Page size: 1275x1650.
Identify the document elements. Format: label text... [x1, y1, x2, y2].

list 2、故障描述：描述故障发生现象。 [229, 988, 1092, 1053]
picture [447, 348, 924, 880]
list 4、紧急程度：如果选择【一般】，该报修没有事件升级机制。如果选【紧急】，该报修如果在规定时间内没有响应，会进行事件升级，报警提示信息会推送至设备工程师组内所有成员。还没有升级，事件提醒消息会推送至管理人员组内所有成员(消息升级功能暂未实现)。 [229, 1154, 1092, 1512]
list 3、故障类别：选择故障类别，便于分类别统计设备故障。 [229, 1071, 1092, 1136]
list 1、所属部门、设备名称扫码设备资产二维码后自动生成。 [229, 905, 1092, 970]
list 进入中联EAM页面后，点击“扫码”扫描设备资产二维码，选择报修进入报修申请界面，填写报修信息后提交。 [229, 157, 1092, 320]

....

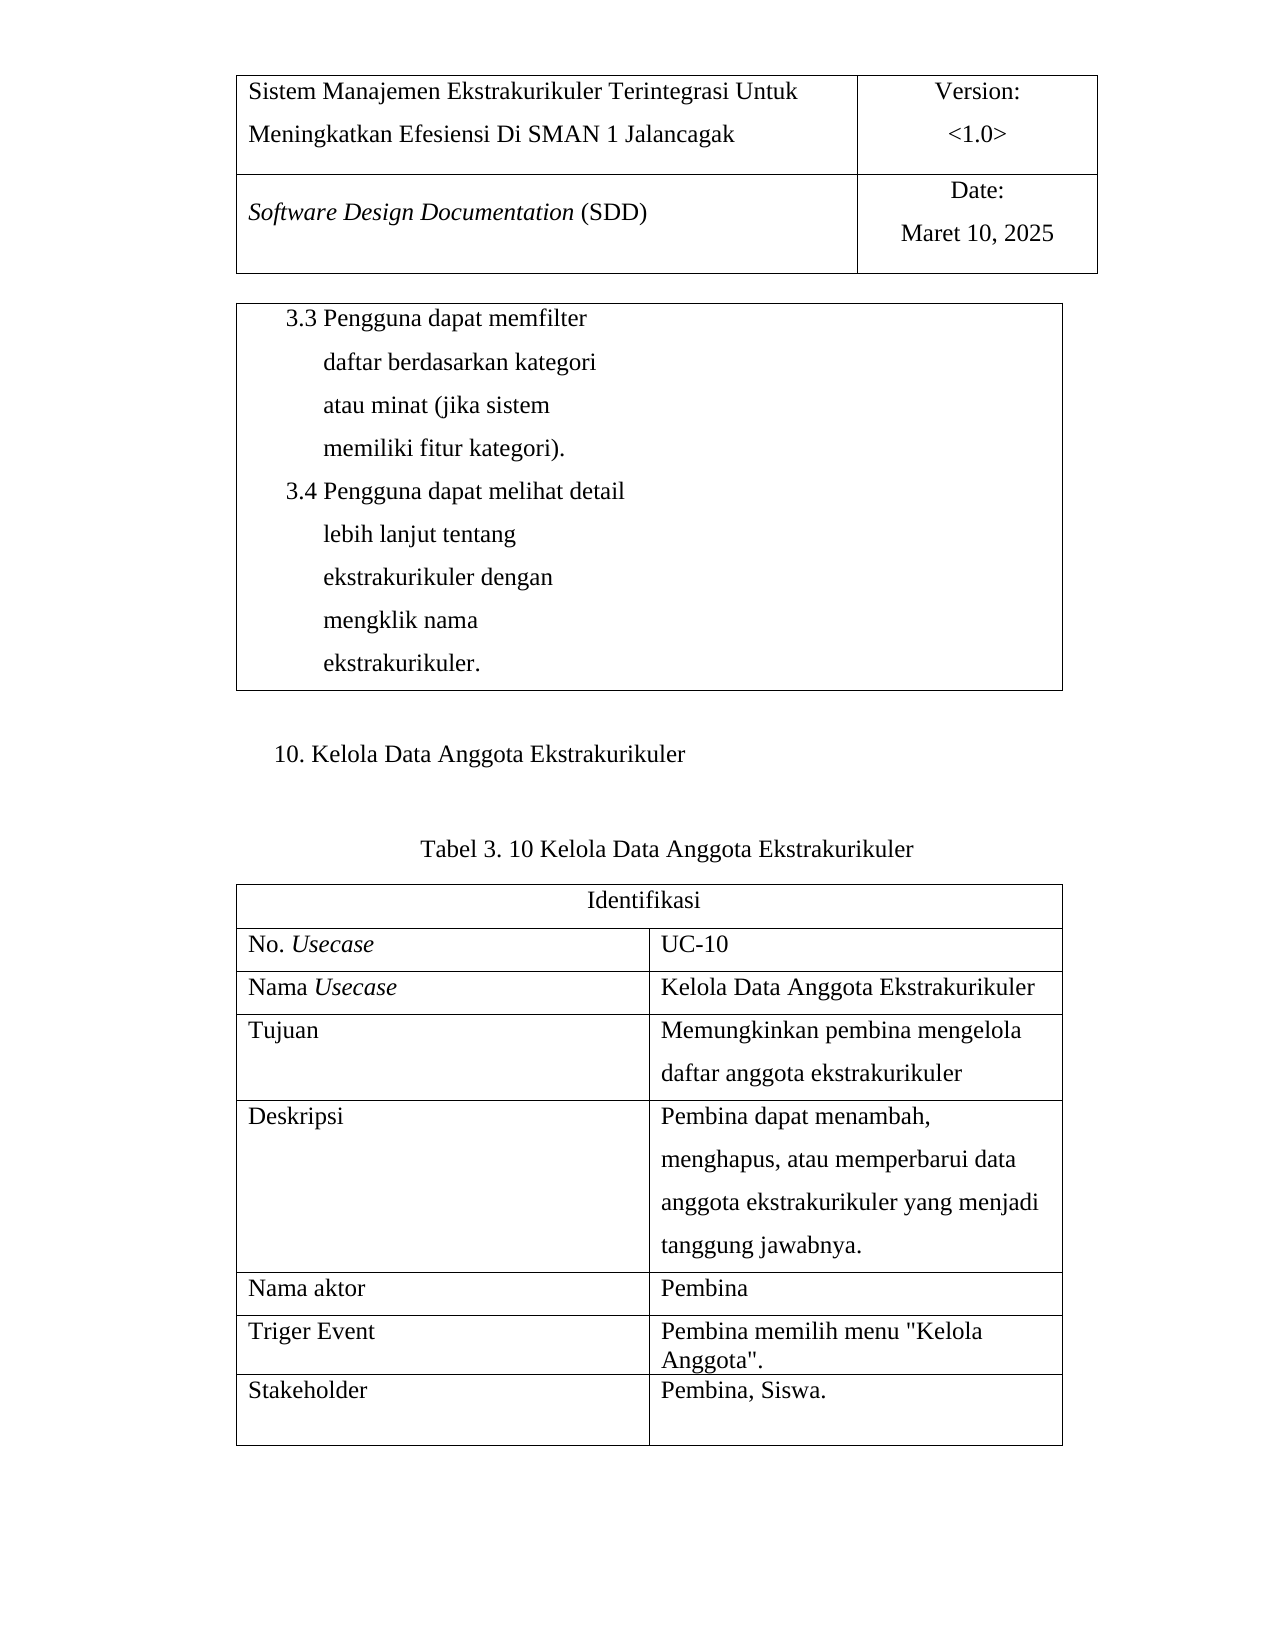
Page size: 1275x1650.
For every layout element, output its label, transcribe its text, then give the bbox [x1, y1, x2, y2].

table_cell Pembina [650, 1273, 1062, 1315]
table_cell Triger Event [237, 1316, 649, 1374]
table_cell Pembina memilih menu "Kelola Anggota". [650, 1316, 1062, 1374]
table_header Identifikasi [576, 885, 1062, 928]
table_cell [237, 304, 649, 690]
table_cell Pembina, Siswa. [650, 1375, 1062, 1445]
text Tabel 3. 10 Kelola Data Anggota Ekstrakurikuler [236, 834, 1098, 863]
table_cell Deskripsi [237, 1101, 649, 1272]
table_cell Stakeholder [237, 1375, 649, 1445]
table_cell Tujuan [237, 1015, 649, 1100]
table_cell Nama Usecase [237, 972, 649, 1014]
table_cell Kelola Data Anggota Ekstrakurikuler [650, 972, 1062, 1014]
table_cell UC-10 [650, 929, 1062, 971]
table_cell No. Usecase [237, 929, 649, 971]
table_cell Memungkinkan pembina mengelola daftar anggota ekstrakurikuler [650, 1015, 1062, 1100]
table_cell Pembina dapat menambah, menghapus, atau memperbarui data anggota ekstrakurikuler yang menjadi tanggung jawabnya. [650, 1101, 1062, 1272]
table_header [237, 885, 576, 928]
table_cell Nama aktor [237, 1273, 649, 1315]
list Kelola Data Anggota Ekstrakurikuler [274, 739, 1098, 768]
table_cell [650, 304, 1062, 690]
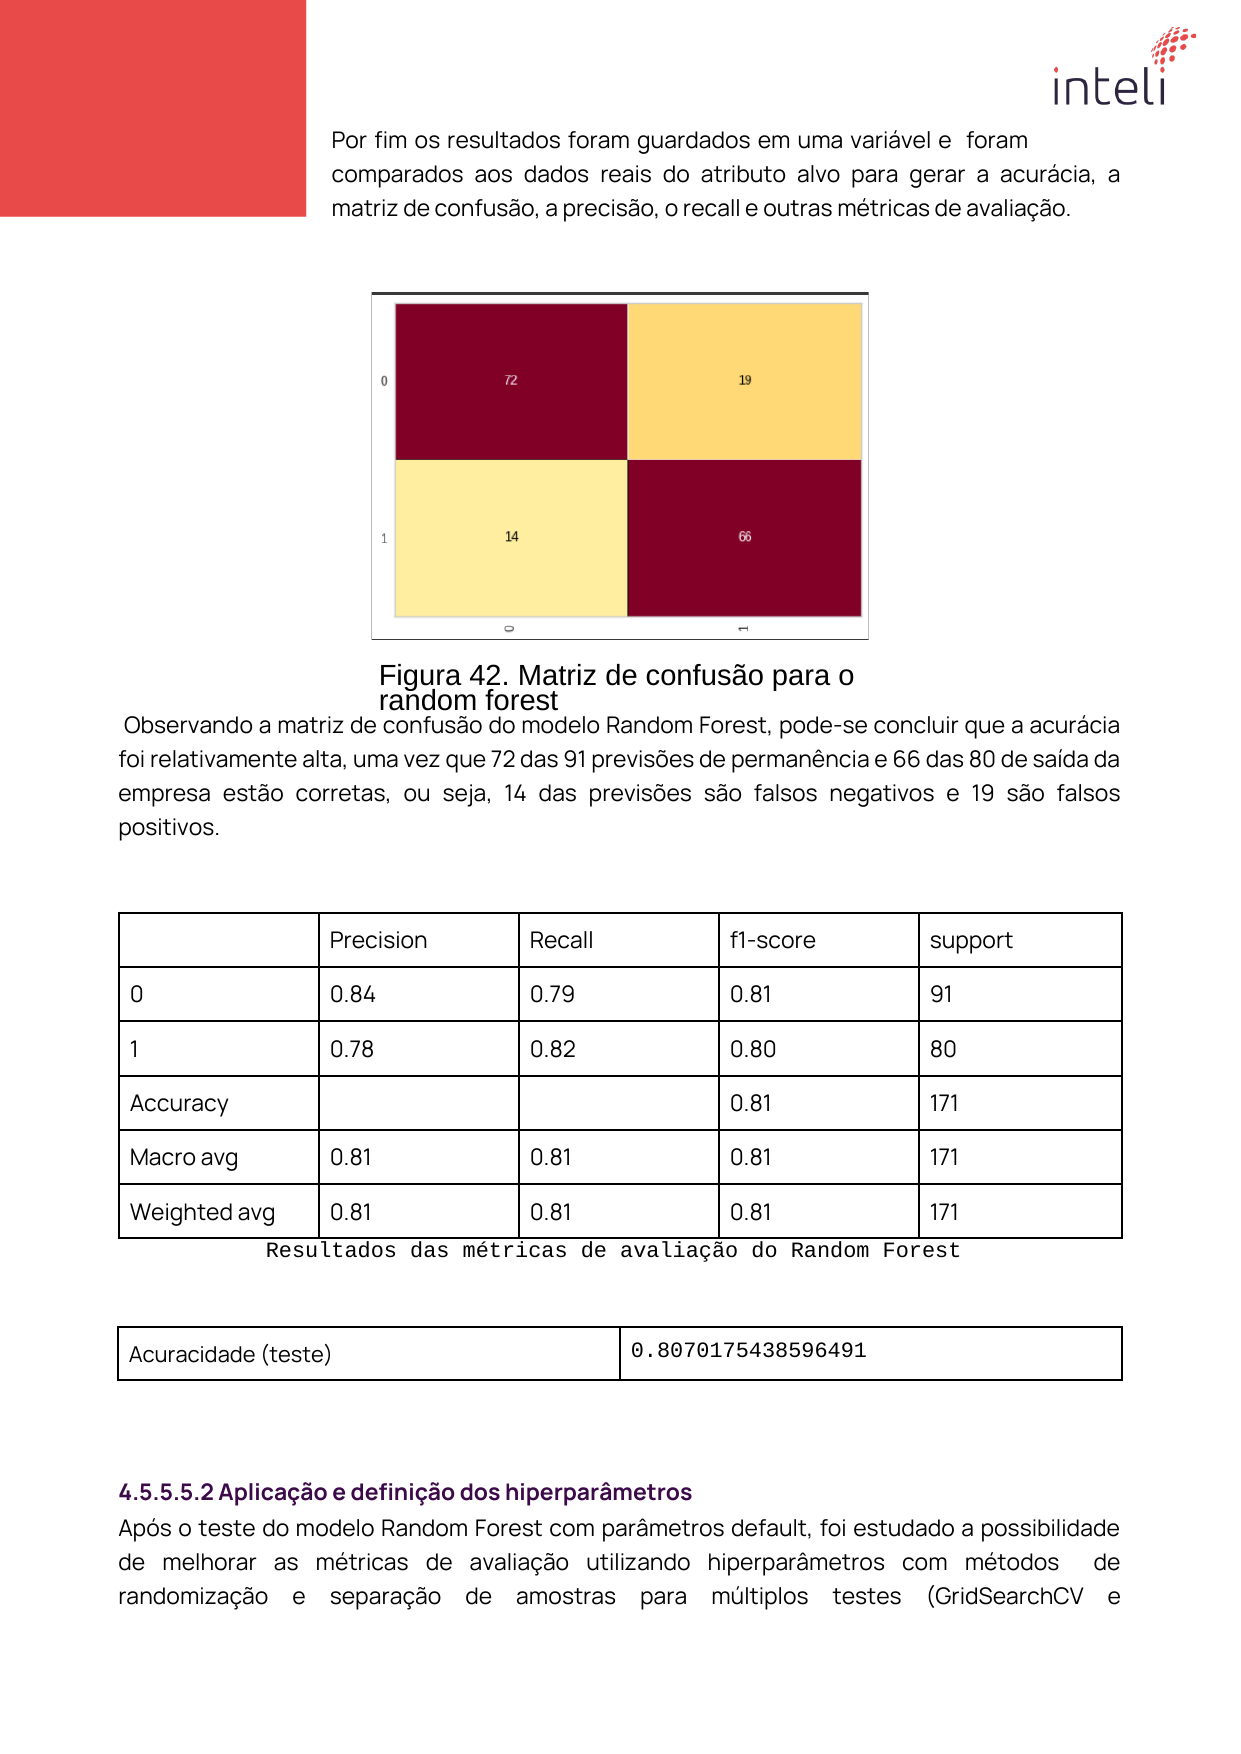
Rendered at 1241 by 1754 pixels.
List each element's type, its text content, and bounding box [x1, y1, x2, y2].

....

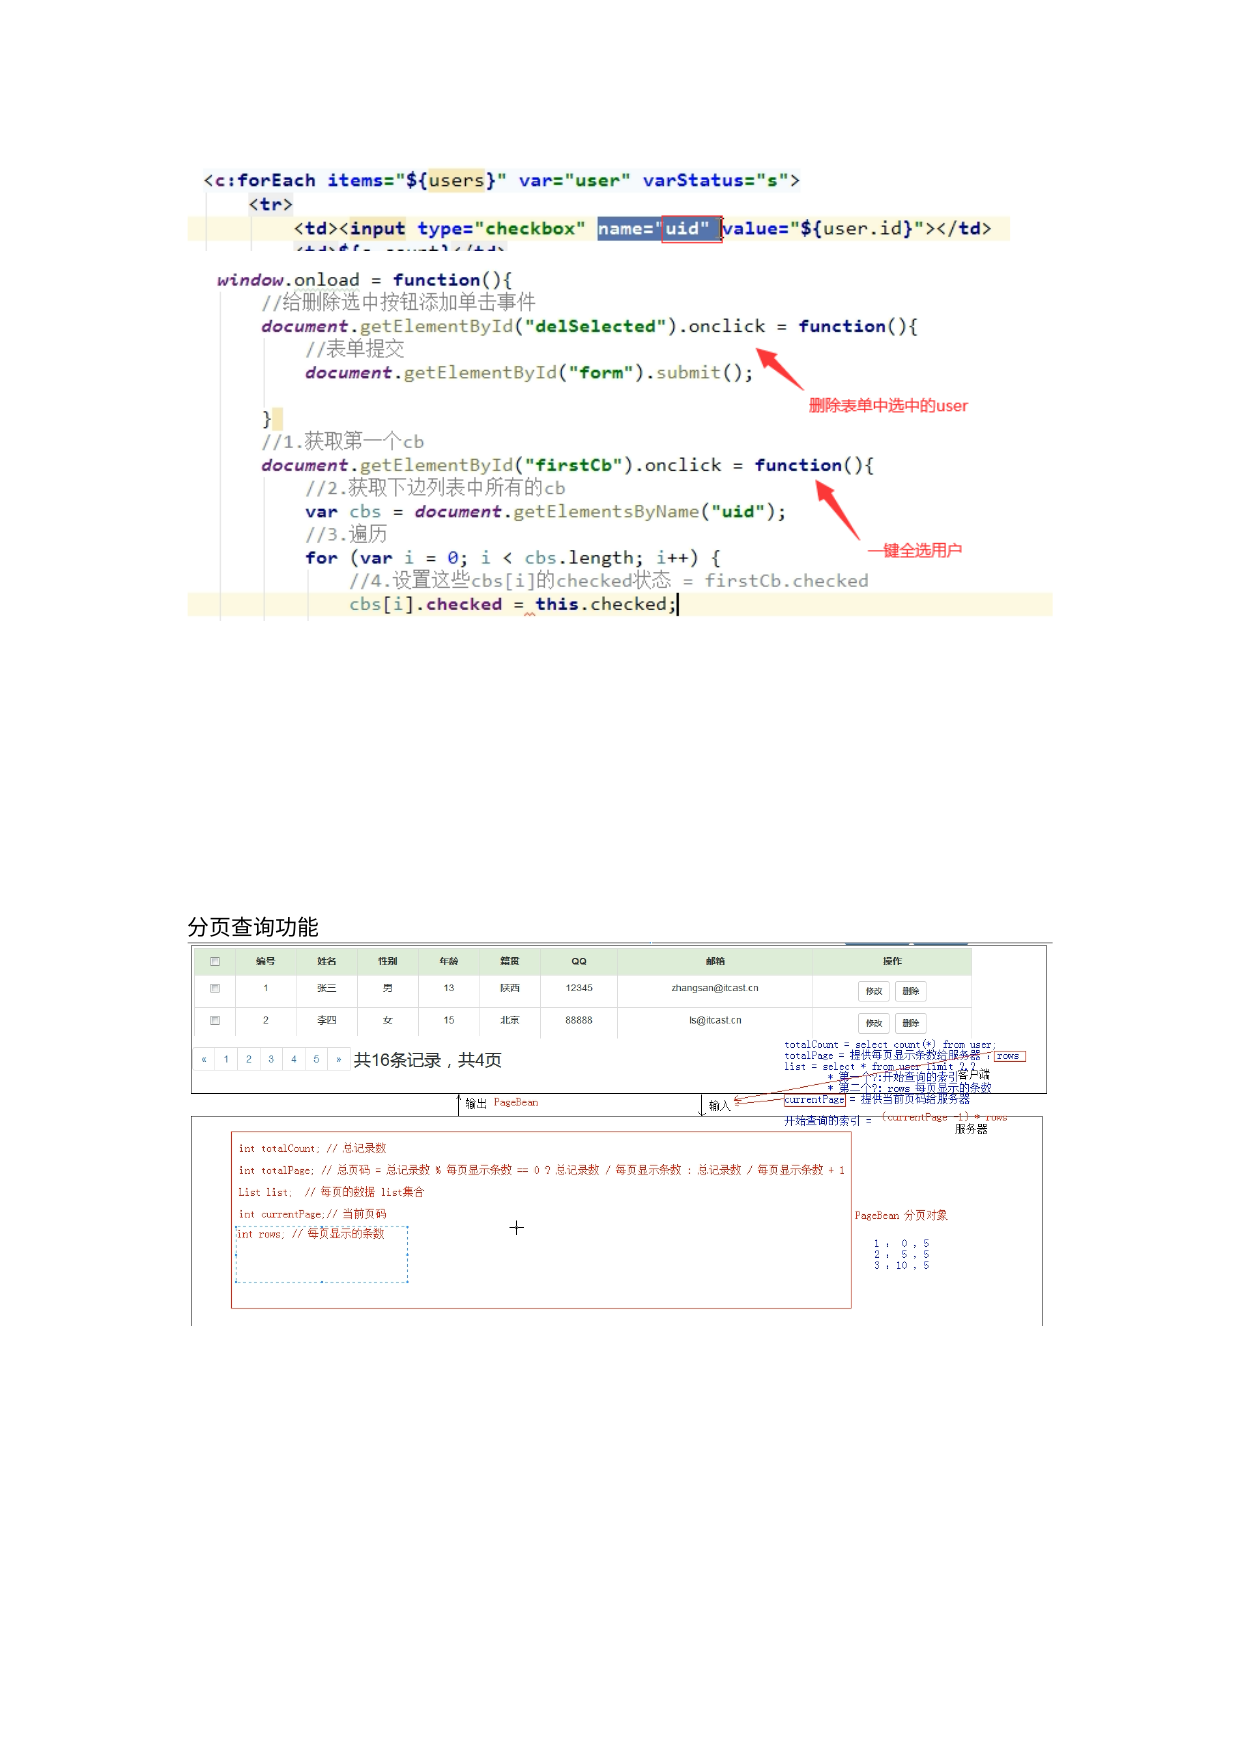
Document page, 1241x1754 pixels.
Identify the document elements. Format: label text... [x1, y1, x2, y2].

....

*YOUR OBJECTIVE*
If a line in the entries contains the word "pixels", copy that line out.

*RESPONSE AREA*
Rendered at 1241 by 1754 pixels.
Document page, 1241x1754 pixels.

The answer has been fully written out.